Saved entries
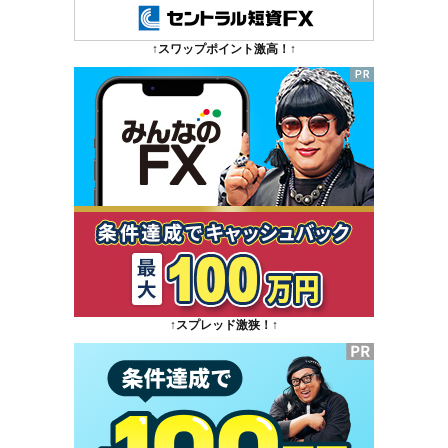
↑スワップポイント激高！↑
↑スプレッド激狭！↑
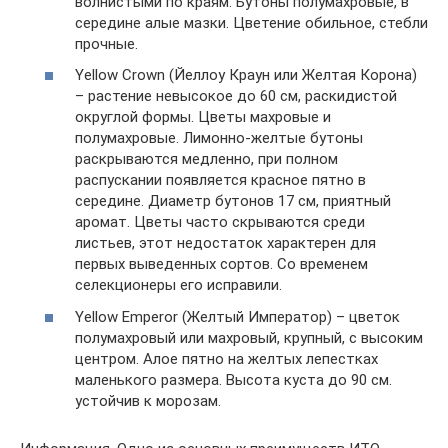
волнистыми по краям. Бутоны полумахровые, в
середине алые мазки. Цветение обильное, стебли
прочные.
Yellow Crown (Йеллоу Краун или Желтая Корона)
– растение невысокое до 60 см, раскидистой
округлой формы. Цветы махровые и
полумахровые. Лимонно-желтые бутоны
раскрываются медленно, при полном
распускании появляется красное пятно в
середине. Диаметр бутонов 17 см, приятный
аромат. Цветы часто скрываются среди
листьев, этот недостаток характерен для
первых выведенных сортов. Со временем
селекционеры его исправили.
Yellow Emperor (Желтый Император) – цветок
полумахровый или махровый, крупный, с высоким
центром. Алое пятно на желтых лепестках
маленького размера. Высота куста до 90 см.
устойчив к морозам.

Directive » Report, from the entries above, each line where "пятно" is found.

Solution for this problem »
распускании появляется красное пятно в
центром. Алое пятно на желтых лепестках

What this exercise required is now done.